Some of these changes could be retrofitted into the existing CollectRows, but (as far as I can tell) some are impossible with the existing RowToFunc signature, and would require a breaking change to the API to support. (Most code using the RowToFunc implementaitons supplied by the library would work, but custom RowToFunc implementations would break - so might code that explicitly uses the underlying function type.)

Would you be interested in seeing a full PR and potentially integrating any of this?

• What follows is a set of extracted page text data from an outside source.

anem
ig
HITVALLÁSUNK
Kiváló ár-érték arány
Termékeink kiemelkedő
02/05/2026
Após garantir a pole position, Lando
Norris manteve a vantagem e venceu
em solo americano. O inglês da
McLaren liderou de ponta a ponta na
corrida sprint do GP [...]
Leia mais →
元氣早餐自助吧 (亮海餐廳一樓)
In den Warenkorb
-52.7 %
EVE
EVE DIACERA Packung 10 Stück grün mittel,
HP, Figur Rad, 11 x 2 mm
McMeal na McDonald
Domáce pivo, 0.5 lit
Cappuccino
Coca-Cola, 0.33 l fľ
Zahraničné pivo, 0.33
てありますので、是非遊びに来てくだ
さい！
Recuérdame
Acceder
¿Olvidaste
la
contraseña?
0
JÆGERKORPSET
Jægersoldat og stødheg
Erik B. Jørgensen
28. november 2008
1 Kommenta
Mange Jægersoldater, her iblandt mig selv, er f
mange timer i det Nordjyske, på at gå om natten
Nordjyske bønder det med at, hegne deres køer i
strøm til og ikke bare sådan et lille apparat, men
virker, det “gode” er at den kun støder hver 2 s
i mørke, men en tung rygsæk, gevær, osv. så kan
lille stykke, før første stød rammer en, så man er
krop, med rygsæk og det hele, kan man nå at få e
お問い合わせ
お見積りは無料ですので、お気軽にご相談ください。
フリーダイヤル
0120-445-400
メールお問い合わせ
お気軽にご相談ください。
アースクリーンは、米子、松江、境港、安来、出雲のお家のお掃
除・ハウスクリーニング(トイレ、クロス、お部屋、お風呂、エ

Jack Christensen · Answer 1 · Sun Mar 17 2024 11:09:34 GMT+0800 (China Standard Time)

I don't think that a breaking change would be okay. But I'd be interested in seeing any optimizations that can be done within the existing framework.

And I would be interested in seeing the rest, even if can't be done without a breaking change, just got me to understand more.

Zach Olstein · Answer 2 · Sun Mar 17 2024 11:36:36 GMT+0800 (China Standard Time)

Draft PR here: #1949

Zach Olstein · Answer 3 · Mon Mar 25 2024 08:42:39 GMT+0800 (China Standard Time)

PR that takes in some of the optimizations without affecting the public API: #1959

Jack Christensen · Answer 4 · Wed Apr 17 2024 02:12:57 GMT+0800 (China Standard Time)

Merged #1959.